Quels animaux venimeux pouvons nous rencontrer dans le lagon ? Quelle conduite tenir si vous faites une mauvaise rencontre et que vous êtes confrontés à une piqûre ou une morsure ? Bien connaître son environnement pour mieux prévenir les risques, voici notre dossier spécial « envenimation marine ».
Le lagon est souvent considéré comme un lieu sûr par les amateurs de baignade. La barrière de corail nous protège en effet des grosses vagues et des grands prédateurs de l’océan. Mais les baigneurs imprudents sont tout de même susceptibles d’y faire de mauvaises rencontres : les animaux marins venimeux.

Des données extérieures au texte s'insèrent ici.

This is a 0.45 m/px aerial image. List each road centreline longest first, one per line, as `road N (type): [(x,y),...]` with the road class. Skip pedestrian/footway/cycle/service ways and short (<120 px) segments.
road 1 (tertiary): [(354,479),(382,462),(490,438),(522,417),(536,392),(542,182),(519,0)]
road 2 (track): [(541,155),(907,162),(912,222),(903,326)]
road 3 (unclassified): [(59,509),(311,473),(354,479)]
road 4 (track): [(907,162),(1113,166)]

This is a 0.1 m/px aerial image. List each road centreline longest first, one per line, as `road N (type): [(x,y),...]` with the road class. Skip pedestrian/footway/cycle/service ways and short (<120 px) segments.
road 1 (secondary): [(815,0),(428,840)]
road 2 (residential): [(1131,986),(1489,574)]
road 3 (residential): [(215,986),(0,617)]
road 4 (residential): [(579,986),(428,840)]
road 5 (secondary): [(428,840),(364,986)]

Il peut s’agir de coraux, de poissons, de méduses, d’oursins ou même de cônes… La plus grande partie des animaux marins répertoriés dans le monde vit dans les eaux tropicales ou intertropicales. La Réunion est donc particulièrement concernée ! Plongeurs, pêcheurs, touristes, baigneurs : soyez vigilants !

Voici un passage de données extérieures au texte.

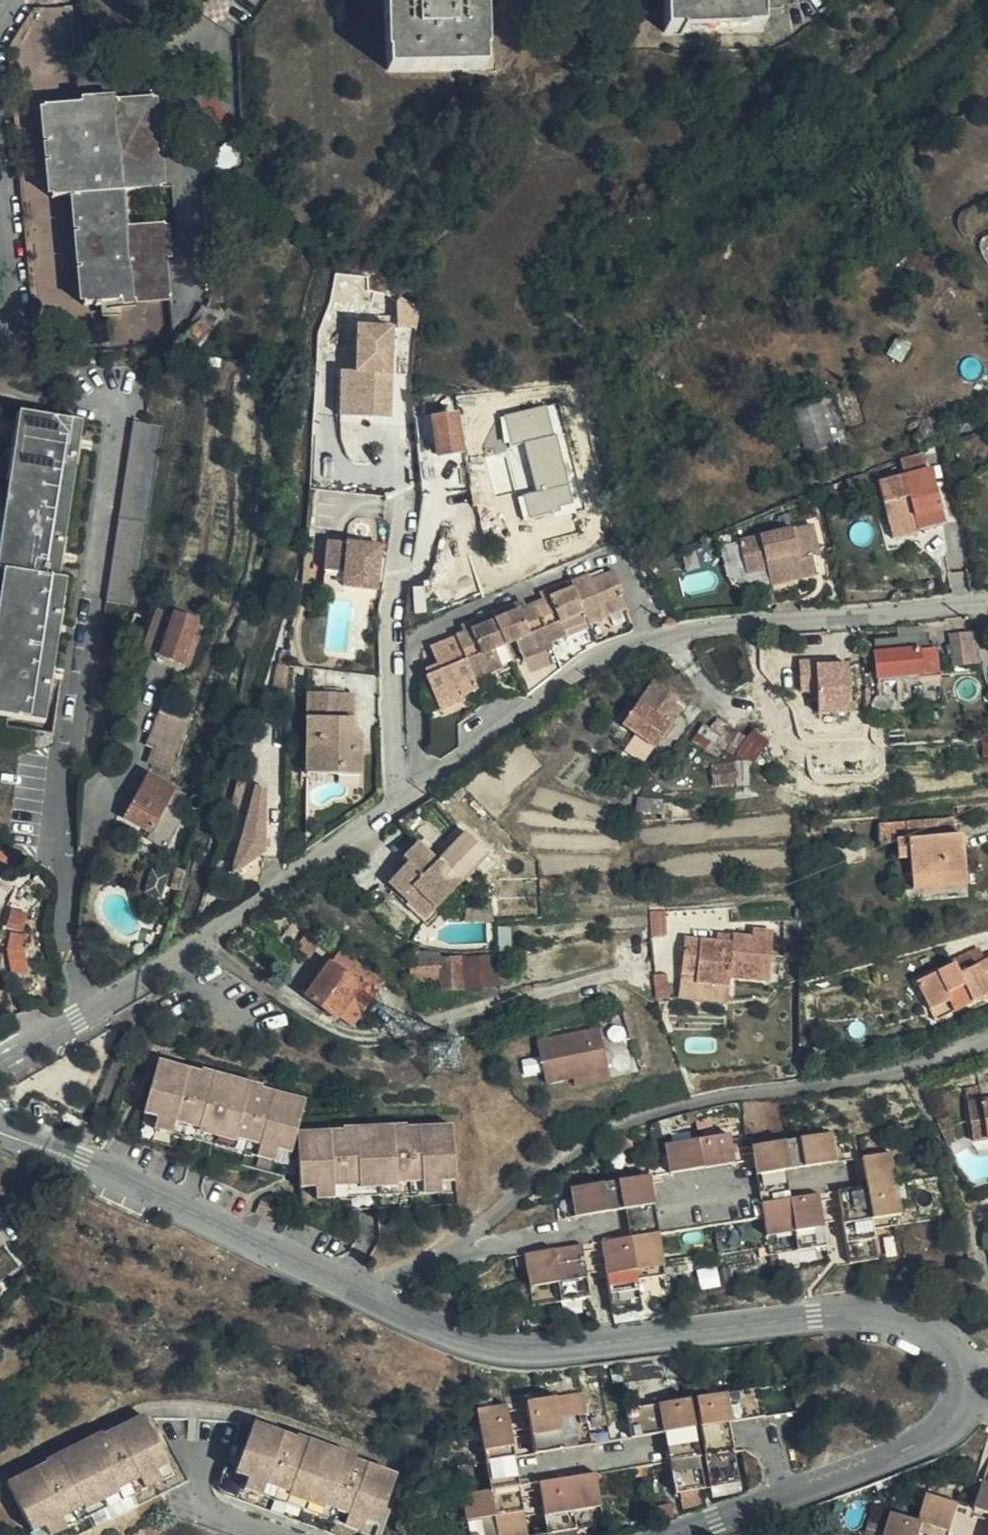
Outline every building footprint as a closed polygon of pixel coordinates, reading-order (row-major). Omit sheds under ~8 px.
[(483,0),(387,0),(389,71),(486,67),(483,0)] [(761,0),(664,0),(665,32),(762,28),(761,0)] [(160,188),(153,98),(45,108),(53,198),(75,197),(85,305),(169,297),(163,225),(128,228),(125,192),(160,188)] [(216,173),(218,184),(244,167),(242,139),(227,143),(219,151),(215,162),(216,173)] [(396,416),(394,323),(355,324),(356,369),(339,370),(340,417),(396,416)] [(789,412),(817,402),(811,388),(783,398),(788,412),(789,412)] [(830,398),(817,402),(789,412),(804,453),(804,454),(806,456),(814,453),(833,446),(845,442),(830,398)] [(804,453),(789,412),(788,412),(775,417),(790,459),(804,454),(804,453)] [(81,423),(19,414),(0,542),(0,570),(3,571),(0,591),(0,716),(44,722),(65,581),(58,580),(81,423)] [(460,453),(454,418),(432,423),(438,457),(460,453)] [(135,606),(161,427),(133,423),(107,602),(135,606)] [(483,435),(480,434),(475,434),(470,437),(469,442),(470,446),(474,450),(479,451),(483,449),(486,445),(485,439),(483,435)] [(841,471),(833,446),(814,453),(822,478),(841,471)] [(922,457),(899,463),(903,477),(926,470),(922,457)] [(926,470),(903,477),(877,484),(889,528),(914,521),(917,532),(944,524),(930,469),(926,470)] [(914,521),(889,528),(892,541),(918,534),(917,532),(914,521)] [(819,556),(812,525),(736,543),(744,575),(765,570),(769,586),(772,585),(790,581),(816,575),(812,557),(819,556)] [(373,558),(374,547),(329,542),(325,572),(344,574),(343,588),(378,591),(381,559),(373,558)] [(382,548),(374,547),(373,558),(381,559),(382,548)] [(970,584),(966,555),(946,558),(950,586),(970,584)] [(601,569),(588,574),(591,581),(604,575),(601,569)] [(587,623),(588,625),(625,610),(619,593),(623,592),(614,571),(604,575),(591,581),(588,574),(570,582),(583,614),(587,623)] [(773,591),(776,605),(794,601),(790,581),(772,585),(773,591)] [(583,614),(570,582),(551,589),(554,596),(542,601),(524,608),(512,613),(509,607),(473,622),(476,629),(463,635),(429,648),(439,672),(424,679),(435,704),(458,694),(460,698),(463,697),(477,691),(473,681),(470,677),(485,670),(480,658),(494,652),(515,642),(529,637),(534,649),(549,643),(564,637),(563,634),(559,624),(583,614)] [(554,596),(551,589),(539,594),(542,601),(554,596)] [(773,591),(761,593),(763,608),(776,605),(773,591)] [(521,602),(509,607),(512,613),(524,608),(521,602)] [(587,623),(583,614),(559,624),(563,634),(587,623)] [(189,666),(202,627),(173,617),(160,656),(189,666)] [(460,628),(463,635),(476,629),(473,622),(460,628)] [(976,632),(948,635),(952,667),(979,664),(976,632)] [(897,639),(872,641),(876,684),(883,684),(883,681),(924,677),(936,676),(933,646),(928,646),(928,636),(924,637),(897,639)] [(551,649),(549,643),(534,649),(529,637),(515,642),(523,660),(551,649)] [(501,670),(494,652),(480,658),(485,670),(470,677),(473,681),(501,670)] [(814,662),(797,663),(798,693),(814,693),(815,715),(848,714),(846,667),(827,667),(813,667),(814,662)] [(924,677),(883,681),(883,684),(903,682),(903,689),(925,687),(924,677)] [(678,700),(652,682),(621,727),(653,749),(681,711),(674,705),(678,700)] [(883,684),(876,684),(877,698),(884,698),(883,684)] [(305,775),(339,776),(339,768),(359,768),(360,736),(351,735),(352,696),(307,694),(305,775)] [(465,702),(463,697),(460,698),(458,694),(435,704),(438,713),(465,702)] [(875,718),(881,719),(886,717),(891,713),(891,708),(890,705),(890,702),(884,698),(877,698),(872,700),(870,706),(870,713),(875,718)] [(172,774),(192,714),(171,707),(151,767),(172,774)] [(724,729),(713,722),(708,730),(719,737),(724,729)] [(747,762),(734,763),(735,784),(736,788),(749,787),(747,762)] [(735,784),(734,763),(709,765),(711,786),(735,784)] [(339,768),(339,776),(359,776),(359,768),(339,768)] [(174,792),(175,790),(149,777),(126,820),(152,834),(149,840),(165,847),(182,815),(189,800),(182,797),(174,792)] [(255,786),(238,784),(232,806),(249,808),(255,786)] [(261,853),(265,788),(255,786),(249,808),(230,877),(261,853)] [(201,802),(197,798),(193,799),(190,803),(190,807),(192,810),(196,811),(199,810),(201,806),(201,802)] [(661,815),(663,800),(635,798),(634,813),(661,815)] [(957,807),(958,813),(987,811),(987,804),(957,807)] [(912,890),(940,888),(967,886),(962,836),(955,836),(953,820),(880,827),(882,843),(896,842),(898,861),(909,859),(912,890)] [(436,862),(417,843),(403,857),(407,863),(388,884),(426,919),(462,882),(438,860),(436,862)] [(4,847),(0,852),(0,866),(6,872),(19,857),(4,847)] [(181,889),(187,869),(178,866),(172,887),(181,889)] [(163,897),(170,873),(153,868),(146,892),(163,897)] [(15,883),(0,876),(0,913),(15,883)] [(967,886),(940,888),(941,901),(968,899),(967,886)] [(13,911),(8,928),(22,932),(26,913),(13,911)] [(665,912),(647,913),(649,934),(666,932),(665,912)] [(752,937),(731,935),(731,943),(716,942),(684,939),(680,976),(695,977),(694,985),(729,988),(729,980),(768,984),(773,932),(753,929),(752,937)] [(731,943),(731,935),(717,934),(716,942),(731,943)] [(15,979),(28,974),(21,952),(22,941),(11,939),(8,957),(15,979)] [(960,975),(983,963),(975,949),(953,960),(954,964),(960,975)] [(339,953),(330,967),(357,987),(351,998),(365,1007),(382,984),(339,953)] [(418,960),(418,968),(438,966),(440,982),(441,991),(462,989),(459,957),(439,959),(438,956),(427,957),(427,953),(421,954),(422,960),(418,960)] [(499,987),(496,955),(463,957),(466,989),(499,987)] [(983,963),(960,975),(954,964),(915,983),(934,1022),(987,995),(987,961),(983,963)] [(438,966),(418,968),(411,969),(412,984),(440,982),(438,966)] [(357,987),(330,967),(307,997),(336,1019),(337,1018),(350,1028),(365,1007),(351,998),(357,987)] [(652,975),(654,998),(667,999),(666,975),(652,975)] [(695,977),(680,976),(679,983),(678,996),(693,997),(694,985),(695,977)] [(544,1084),(573,1078),(608,1071),(598,1029),(536,1041),(544,1084)] [(200,1072),(201,1068),(203,1062),(190,1059),(187,1069),(200,1072)] [(305,1101),(275,1093),(260,1089),(262,1085),(201,1068),(200,1072),(187,1069),(156,1060),(141,1114),(155,1118),(154,1121),(172,1126),(174,1123),(198,1129),(197,1133),(234,1144),(236,1140),(258,1146),(257,1150),(276,1155),(277,1151),(289,1155),(295,1134),(296,1131),(305,1101)] [(608,1071),(573,1078),(574,1087),(609,1080),(608,1071)] [(260,1089),(275,1093),(277,1083),(264,1079),(262,1085),(260,1089)] [(980,1086),(982,1101),(967,1103),(971,1142),(987,1140),(987,1085),(980,1086)] [(982,1101),(980,1086),(966,1088),(967,1103),(982,1101)] [(956,1143),(947,1117),(937,1121),(948,1146),(956,1143)] [(404,1118),(405,1124),(405,1127),(419,1126),(419,1118),(404,1118)] [(712,1127),(711,1118),(695,1121),(697,1131),(712,1127)] [(172,1126),(154,1121),(152,1129),(274,1162),(276,1155),(257,1150),(258,1146),(236,1140),(234,1144),(197,1133),(198,1129),(174,1123),(172,1126)] [(327,1122),(327,1131),(342,1130),(342,1125),(342,1121),(327,1122)] [(327,1131),(296,1131),(295,1134),(298,1189),(313,1188),(312,1192),(332,1191),(332,1187),(357,1186),(357,1190),(395,1188),(395,1184),(419,1184),(420,1187),(440,1186),(439,1182),(455,1182),(452,1126),(419,1126),(405,1127),(405,1124),(342,1125),(342,1130),(327,1131)] [(750,1146),(755,1175),(784,1170),(837,1162),(833,1134),(750,1146)] [(733,1164),(729,1135),(663,1145),(667,1174),(733,1164)] [(971,1142),(972,1154),(987,1152),(987,1140),(971,1142)] [(901,1215),(891,1154),(861,1158),(866,1188),(838,1192),(849,1263),(877,1259),(870,1220),(901,1215)] [(784,1170),(755,1175),(760,1203),(789,1199),(784,1170)] [(574,1218),(625,1210),(654,1206),(650,1176),(570,1188),(574,1218)] [(332,1191),(312,1192),(313,1200),(440,1195),(440,1186),(420,1187),(419,1184),(395,1184),(395,1188),(357,1190),(357,1186),(332,1187),(332,1191)] [(789,1199),(760,1203),(767,1255),(825,1247),(817,1195),(789,1199)] [(280,1211),(260,1201),(255,1210),(276,1219),(280,1211)] [(654,1206),(625,1210),(629,1238),(658,1233),(654,1206)] [(658,1233),(629,1238),(601,1242),(612,1314),(641,1311),(636,1280),(664,1275),(658,1233)] [(524,1254),(529,1291),(531,1305),(588,1297),(580,1245),(524,1254)] [(531,1305),(529,1291),(516,1293),(518,1307),(531,1305)] [(792,1384),(696,1399),(710,1488),(738,1484),(729,1423),(796,1412),(792,1384)] [(591,1445),(583,1392),(525,1402),(534,1454),(591,1445)] [(703,1490),(689,1400),(625,1411),(629,1439),(665,1433),(675,1495),(703,1490)] [(468,1534),(527,1534),(506,1405),(476,1410),(489,1491),(461,1495),(467,1527),(468,1534)] [(116,1429),(100,1436),(99,1433),(43,1459),(44,1462),(30,1469),(2,1481),(28,1534),(58,1534),(174,1481),(144,1416),(116,1429)] [(100,1436),(116,1429),(113,1422),(98,1430),(99,1433),(100,1436)] [(368,1466),(352,1460),(353,1458),(301,1439),(300,1441),(283,1434),(252,1423),(231,1485),(370,1534),(376,1534),(397,1476),(368,1466)] [(285,1427),(283,1434),(300,1441),(301,1439),(302,1434),(285,1427)] [(352,1460),(368,1466),(370,1459),(354,1454),(353,1458),(352,1460)] [(27,1464),(30,1469),(44,1462),(43,1459),(42,1457),(27,1464)] [(603,1525),(595,1474),(539,1483),(547,1534),(603,1525)] [(982,1482),(974,1510),(987,1514),(987,1484),(982,1482)] [(959,1505),(927,1496),(919,1522),(893,1515),(887,1534),(950,1534),(959,1505)]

Comment les animaux marins nous atteignent-t-ils ?
Il faut savoir que les espèces marines se défendent quand elles se sentent menacées. Celles qui sont venimeuses n’attaquent pas par plaisir, surtout qu’il leur faut du temps et de l’énergie pour fabriquer leur venin. Un venin qui peut être dangereux ou douloureux pour l’homme. Ces animaux peuvent nous inoculer (ou injecter) leur venin de différentes manières selon les espèces :
- Par piqûre
- Par morsure
- Par simple contact
Lorsqu’un animal venimeux nous transmet son venin, on parle d’envenimation. Cela peut se faire dans l’eau, ou même hors de l’eau lorsqu’on manipule l’animal.

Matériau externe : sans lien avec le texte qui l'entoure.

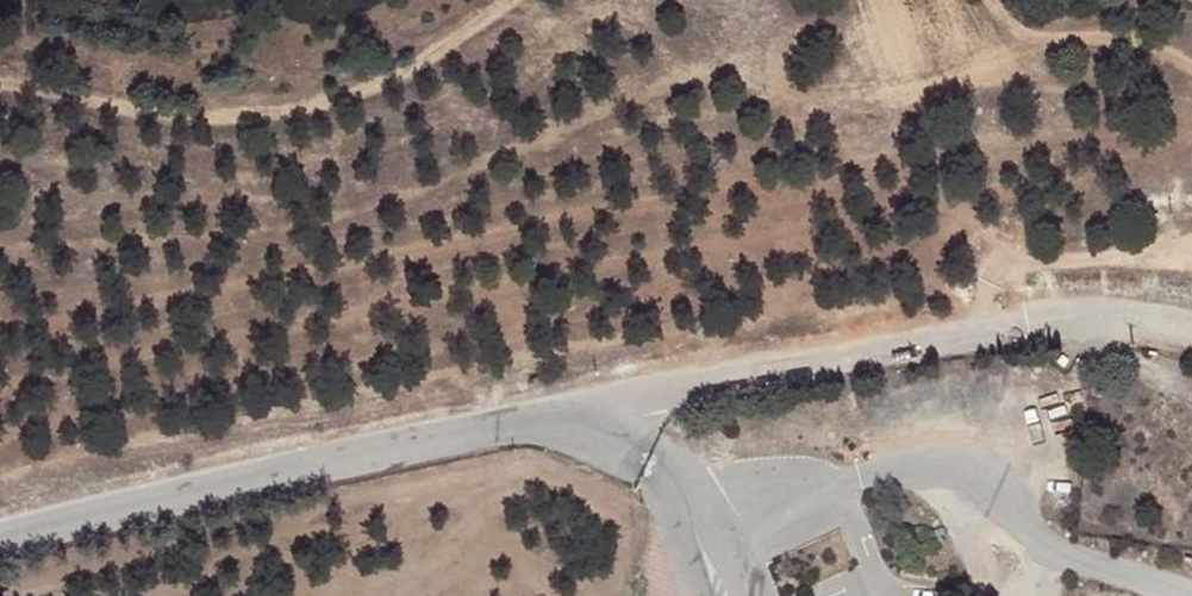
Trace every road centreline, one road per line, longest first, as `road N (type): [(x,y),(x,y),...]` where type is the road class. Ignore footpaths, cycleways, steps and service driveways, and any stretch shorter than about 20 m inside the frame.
road 1 (unclassified): [(1037,315),(388,447),(0,540)]
road 2 (track): [(511,0),(411,76),(276,117),(149,116),(0,84)]
road 3 (track): [(1191,254),(981,270),(963,331)]
road 4 (track): [(1191,70),(1128,39),(1048,38),(1014,25),(995,0)]

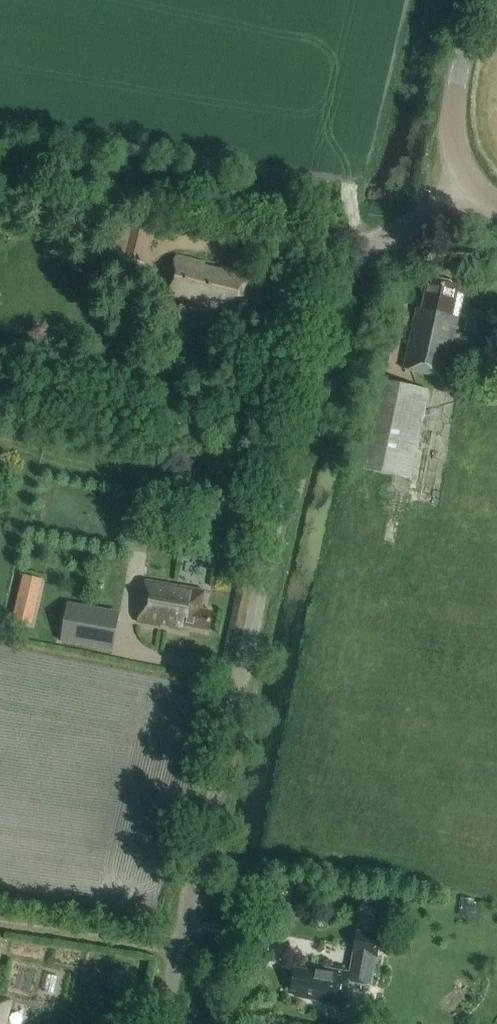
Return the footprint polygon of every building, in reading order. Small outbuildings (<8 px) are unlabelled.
[(155,224),(128,218),(122,216),(113,254),(146,262),(155,224)] [(250,242),(246,257),(262,261),(265,246),(250,242)] [(258,312),(264,291),(248,287),(251,277),(176,258),(166,296),(196,303),(196,302),(213,306),(213,307),(240,314),(241,307),(258,312)] [(429,279),(422,309),(416,308),(403,369),(444,378),(454,328),(456,328),(463,297),(456,295),(459,285),(429,279)] [(465,329),(485,333),(489,313),(469,309),(465,329)] [(354,467),(411,478),(428,389),(372,378),(354,467)] [(206,630),(210,610),(202,609),(205,591),(146,580),(138,623),(183,631),(184,626),(206,630)] [(15,619),(30,623),(34,607),(19,603),(15,619)] [(66,611),(61,641),(113,651),(118,620),(66,611)] [(349,982),(367,985),(371,986),(381,933),(356,929),(352,950),(355,951),(351,972),(309,964),(308,969),(297,967),(292,991),(297,992),(296,996),(344,1005),(349,982)]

Un baigneur aux urgences tous les 10 jours
Entre 2011 et 2019 à La Réunion, 312 envenimations marines ont été enregistrées dans les services des urgences des 4 hôpitaux de l’île. Cela représente en moyenne 35 cas par an, soit un passage aux urgences tous les 10 jours.
- Plus des trois quarts sont dus à des piqûres de poisson pierre : 76 %
- Viennent ensuite les piqûres de méduses : 8 %
- Les pterois et les poissons chats partagent la troisième marche du podium (5 %)
- En revanche, les raies ne piquent que très rarement : seulement 2 cas enregistrés en 9 ans.
Certaines de ces envenimations semblent saisonnières. C’est le cas des méduses et des poissons pierre dont les cas culminent pendant l’été austral.
Les espèces marines venimeuses de La Réunion !
Nous n’évoquerons dans la suite de cet article que les animaux rencontrés à La Réunion. Mais il y en a déjà un certain nombre ! On en dénombre 7 familles différentes.
1 – Les poissons osseux piqueurs
Comme leur nom l’indique, ces poissons possèdent un squelette en os, et surtout des épines qui inoculent un venin.
Le poisson pierre ou poisson crapaud à La Réunion(stone fish)

Les poissons chats et les rascasses (pterois)

Des piqûres douloureuses et dangereuses
Cliniquement, la piqûre peut se manifester par différents signes :
- Une douleur intense, souvent intolérable,
- Un œdème,
- Des bulles de sang, voire une nécrose au niveau local,
Ces signes peuvent être accompagnés d’un malaise général, de convulsions, d’une paralysie. Chez certaines personnes et dans certaines circonstances, l’envenimation pourrait provoquer des complications allant jusqu’au décès.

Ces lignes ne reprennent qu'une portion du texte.